Erneuter Schulbesuch währt nur kurz
A., inzwischen zwölf Jahre alt, besuchte nach 34 ½ Monaten unfreiwilliger
Schulabstinenz seit dem 16. August 2010 den Unterricht
einer sechsten Klasse in einer wohnortnahen Regelschule
mit Begleitung eines Integrationshelfers. Doch leider war dies
schnell wieder vorbei. Am 15. November 2010 ist A. wieder
auf unbestimmte Zeit aus der Schule ausgeschlossen worden,
u. a. unter Hinweis auf schlechte mündliche Noten – ein unschlüssiges
Argument, denn dann würde ein erheblicher Teil der
Schülerschaft von dem Besuch der Schule auszuschließen sein.

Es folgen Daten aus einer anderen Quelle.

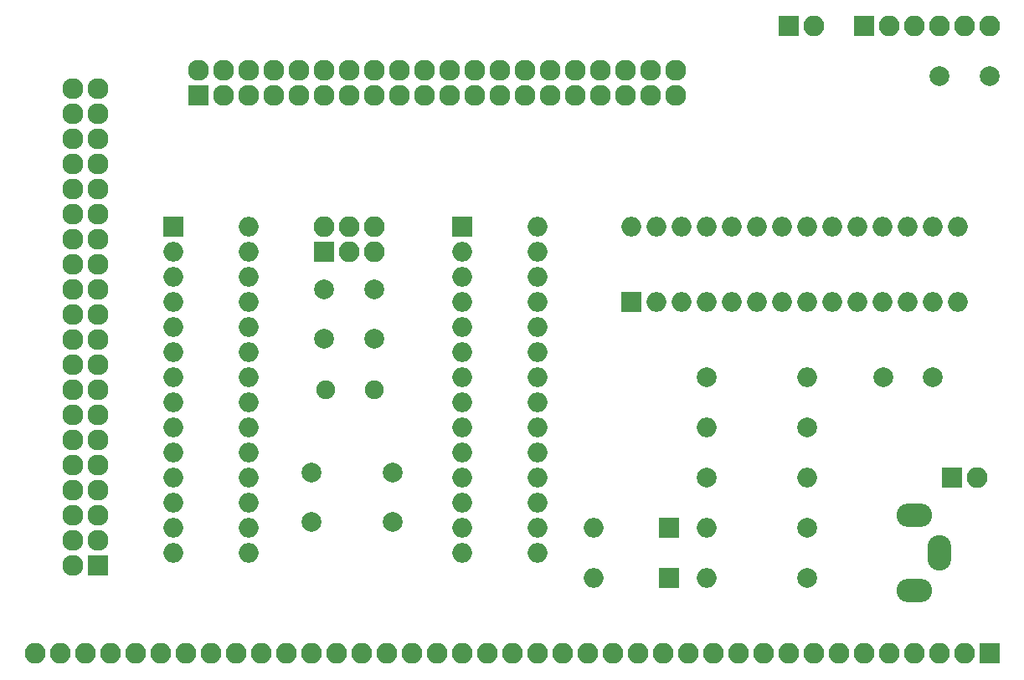
<source format=gts>
G04 #@! TF.FileFunction,Soldermask,Top*
%FSLAX46Y46*%
G04 Gerber Fmt 4.6, Leading zero omitted, Abs format (unit mm)*
G04 Created by KiCad (PCBNEW 4.0.6) date 06/11/17 20:17:23*
%MOMM*%
%LPD*%
G01*
G04 APERTURE LIST*
%ADD10C,0.100000*%
%ADD11R,2.000000X2.000000*%
%ADD12O,2.000000X2.000000*%
%ADD13C,2.000000*%
%ADD14R,2.100000X2.100000*%
%ADD15O,2.100000X2.100000*%
%ADD16R,2.127200X2.127200*%
%ADD17O,2.127200X2.127200*%
%ADD18C,1.900000*%
%ADD19O,3.597860X2.398980*%
%ADD20O,2.398980X3.597860*%
G04 APERTURE END LIST*
D10*
D11*
X160655000Y-102870000D03*
D12*
X168275000Y-135890000D03*
X160655000Y-105410000D03*
X168275000Y-133350000D03*
X160655000Y-107950000D03*
X168275000Y-130810000D03*
X160655000Y-110490000D03*
X168275000Y-128270000D03*
X160655000Y-113030000D03*
X168275000Y-125730000D03*
X160655000Y-115570000D03*
X168275000Y-123190000D03*
X160655000Y-118110000D03*
X168275000Y-120650000D03*
X160655000Y-120650000D03*
X168275000Y-118110000D03*
X160655000Y-123190000D03*
X168275000Y-115570000D03*
X160655000Y-125730000D03*
X168275000Y-113030000D03*
X160655000Y-128270000D03*
X168275000Y-110490000D03*
X160655000Y-130810000D03*
X168275000Y-107950000D03*
X160655000Y-133350000D03*
X168275000Y-105410000D03*
X160655000Y-135890000D03*
X168275000Y-102870000D03*
D13*
X153670000Y-132715000D03*
X153670000Y-127715000D03*
X213995000Y-87630000D03*
X208995000Y-87630000D03*
X151765000Y-109220000D03*
X151765000Y-114220000D03*
X146685000Y-109220000D03*
X146685000Y-114220000D03*
D11*
X181610000Y-133350000D03*
D12*
X173990000Y-133350000D03*
D11*
X181610000Y-138430000D03*
D12*
X173990000Y-138430000D03*
D14*
X213995000Y-146050000D03*
D15*
X211455000Y-146050000D03*
X208915000Y-146050000D03*
X206375000Y-146050000D03*
X203835000Y-146050000D03*
X201295000Y-146050000D03*
X198755000Y-146050000D03*
X196215000Y-146050000D03*
X193675000Y-146050000D03*
X191135000Y-146050000D03*
X188595000Y-146050000D03*
X186055000Y-146050000D03*
X183515000Y-146050000D03*
X180975000Y-146050000D03*
X178435000Y-146050000D03*
X175895000Y-146050000D03*
X173355000Y-146050000D03*
X170815000Y-146050000D03*
X168275000Y-146050000D03*
X165735000Y-146050000D03*
X163195000Y-146050000D03*
X160655000Y-146050000D03*
X158115000Y-146050000D03*
X155575000Y-146050000D03*
X153035000Y-146050000D03*
X150495000Y-146050000D03*
X147955000Y-146050000D03*
X145415000Y-146050000D03*
X142875000Y-146050000D03*
X140335000Y-146050000D03*
X137795000Y-146050000D03*
X135255000Y-146050000D03*
X132715000Y-146050000D03*
X130175000Y-146050000D03*
X127635000Y-146050000D03*
X125095000Y-146050000D03*
X122555000Y-146050000D03*
X120015000Y-146050000D03*
X117475000Y-146050000D03*
D16*
X123825000Y-137160000D03*
D17*
X121285000Y-137160000D03*
X123825000Y-134620000D03*
X121285000Y-134620000D03*
X123825000Y-132080000D03*
X121285000Y-132080000D03*
X123825000Y-129540000D03*
X121285000Y-129540000D03*
X123825000Y-127000000D03*
X121285000Y-127000000D03*
X123825000Y-124460000D03*
X121285000Y-124460000D03*
X123825000Y-121920000D03*
X121285000Y-121920000D03*
X123825000Y-119380000D03*
X121285000Y-119380000D03*
X123825000Y-116840000D03*
X121285000Y-116840000D03*
X123825000Y-114300000D03*
X121285000Y-114300000D03*
X123825000Y-111760000D03*
X121285000Y-111760000D03*
X123825000Y-109220000D03*
X121285000Y-109220000D03*
X123825000Y-106680000D03*
X121285000Y-106680000D03*
X123825000Y-104140000D03*
X121285000Y-104140000D03*
X123825000Y-101600000D03*
X121285000Y-101600000D03*
X123825000Y-99060000D03*
X121285000Y-99060000D03*
X123825000Y-96520000D03*
X121285000Y-96520000D03*
X123825000Y-93980000D03*
X121285000Y-93980000D03*
X123825000Y-91440000D03*
X121285000Y-91440000D03*
X123825000Y-88900000D03*
X121285000Y-88900000D03*
D14*
X201295000Y-82550000D03*
D15*
X203835000Y-82550000D03*
X206375000Y-82550000D03*
X208915000Y-82550000D03*
X211455000Y-82550000D03*
X213995000Y-82550000D03*
D14*
X146685000Y-105410000D03*
D15*
X146685000Y-102870000D03*
X149225000Y-105410000D03*
X149225000Y-102870000D03*
X151765000Y-105410000D03*
X151765000Y-102870000D03*
D14*
X193675000Y-82550000D03*
D15*
X196215000Y-82550000D03*
D13*
X195580000Y-133350000D03*
D12*
X185420000Y-133350000D03*
D13*
X195580000Y-138430000D03*
D12*
X185420000Y-138430000D03*
D13*
X185420000Y-128270000D03*
D12*
X195580000Y-128270000D03*
D13*
X195580000Y-123190000D03*
D12*
X185420000Y-123190000D03*
D18*
X151765000Y-119380000D03*
X146885000Y-119380000D03*
D14*
X210185000Y-128270000D03*
D15*
X212725000Y-128270000D03*
D16*
X133985000Y-89535000D03*
D17*
X133985000Y-86995000D03*
X136525000Y-89535000D03*
X136525000Y-86995000D03*
X139065000Y-89535000D03*
X139065000Y-86995000D03*
X141605000Y-89535000D03*
X141605000Y-86995000D03*
X144145000Y-89535000D03*
X144145000Y-86995000D03*
X146685000Y-89535000D03*
X146685000Y-86995000D03*
X149225000Y-89535000D03*
X149225000Y-86995000D03*
X151765000Y-89535000D03*
X151765000Y-86995000D03*
X154305000Y-89535000D03*
X154305000Y-86995000D03*
X156845000Y-89535000D03*
X156845000Y-86995000D03*
X159385000Y-89535000D03*
X159385000Y-86995000D03*
X161925000Y-89535000D03*
X161925000Y-86995000D03*
X164465000Y-89535000D03*
X164465000Y-86995000D03*
X167005000Y-89535000D03*
X167005000Y-86995000D03*
X169545000Y-89535000D03*
X169545000Y-86995000D03*
X172085000Y-89535000D03*
X172085000Y-86995000D03*
X174625000Y-89535000D03*
X174625000Y-86995000D03*
X177165000Y-89535000D03*
X177165000Y-86995000D03*
X179705000Y-89535000D03*
X179705000Y-86995000D03*
X182245000Y-89535000D03*
X182245000Y-86995000D03*
D13*
X185420000Y-118110000D03*
D12*
X195580000Y-118110000D03*
D11*
X177800000Y-110490000D03*
D12*
X210820000Y-102870000D03*
X180340000Y-110490000D03*
X208280000Y-102870000D03*
X182880000Y-110490000D03*
X205740000Y-102870000D03*
X185420000Y-110490000D03*
X203200000Y-102870000D03*
X187960000Y-110490000D03*
X200660000Y-102870000D03*
X190500000Y-110490000D03*
X198120000Y-102870000D03*
X193040000Y-110490000D03*
X195580000Y-102870000D03*
X195580000Y-110490000D03*
X193040000Y-102870000D03*
X198120000Y-110490000D03*
X190500000Y-102870000D03*
X200660000Y-110490000D03*
X187960000Y-102870000D03*
X203200000Y-110490000D03*
X185420000Y-102870000D03*
X205740000Y-110490000D03*
X182880000Y-102870000D03*
X208280000Y-110490000D03*
X180340000Y-102870000D03*
X210820000Y-110490000D03*
X177800000Y-102870000D03*
D11*
X131445000Y-102870000D03*
D12*
X139065000Y-135890000D03*
X131445000Y-105410000D03*
X139065000Y-133350000D03*
X131445000Y-107950000D03*
X139065000Y-130810000D03*
X131445000Y-110490000D03*
X139065000Y-128270000D03*
X131445000Y-113030000D03*
X139065000Y-125730000D03*
X131445000Y-115570000D03*
X139065000Y-123190000D03*
X131445000Y-118110000D03*
X139065000Y-120650000D03*
X131445000Y-120650000D03*
X139065000Y-118110000D03*
X131445000Y-123190000D03*
X139065000Y-115570000D03*
X131445000Y-125730000D03*
X139065000Y-113030000D03*
X131445000Y-128270000D03*
X139065000Y-110490000D03*
X131445000Y-130810000D03*
X139065000Y-107950000D03*
X131445000Y-133350000D03*
X139065000Y-105410000D03*
X131445000Y-135890000D03*
X139065000Y-102870000D03*
D13*
X145415000Y-132715000D03*
X145415000Y-127715000D03*
X208280000Y-118110000D03*
X203280000Y-118110000D03*
D19*
X206375000Y-132080000D03*
D20*
X208915000Y-135890000D03*
D19*
X206375000Y-139700000D03*
M02*

</source>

Bei Redaktionsschluss tut sich ein neuer Konflikt auf: Die
Eltern streben einen Besuch in einer anderen Schule an, das
Schulamt ordnet jetzt eine Beschulung in der Schule an, aus
der A. gerade herausgenommen wurde – ohne einen Integrationshelfer.
Nun wird vom Jugendamt über den früheren Integrationshelfer
in einem Schriftsatz an das Familiengericht
kolportiert, die Mutter und eine Bekannte der Familie, die sich
für deren Belange engagiert, seien psychisch krank. Diese Art
der »Psychiatrisierung« unbequemer Menschen ist sonst nur
autoritären Systemen vorbehalten.
Andere durchaus fachlich kompetente Personen sehen die
Dinge ohne hin ganz anders als die Behörden, z. B. der Pfarrer
und Dekan Tankred Bühler, der auch selbst jahrelang Unterricht
an Schulen erteilt hat, schreibt an das Familiengericht,
er schätze den Jungen als einen »sozial völlig unauffälligen«
Jungen, dem man über Jahre keine Chance gegeben habe.
Die allgemeine Schulpflicht ist zugleich ein Recht eines jeden
Kindes auf Bildung. Niemand kann vermuten, dass hier ein
Kind bzw. eine Familie »herausgegriffen« wird, um dieses Recht
auf Bildung gezielt unmöglich zu machen. Auffallend ist, dass
häufig Maßnahmen getroffen werden, die die Kinder betreffen,
die sich in Wahrheit aber gegen »unbequeme« Eltern richten.
Die häufig zu beobachtende Unfähigkeit von Institutionen in
Bildungswesen und Jugendhilfe, differenziert auf tatsächlich
oder vermeintlich schwierige Konstellationen angemessen zu
reagieren und gegebenenfalls Fehler einzugestehen und zu korrigieren,
nimmt wie hier den Charakter einer Stigmatisierung
und zielgerichteten Mobbings an. Das führt dann im Einzelfall
immer wieder dazu, dass Kinder und Eltern in ihren Rechten
aus Artikel 6 und Artikel 3 GG negativ betroffen werden.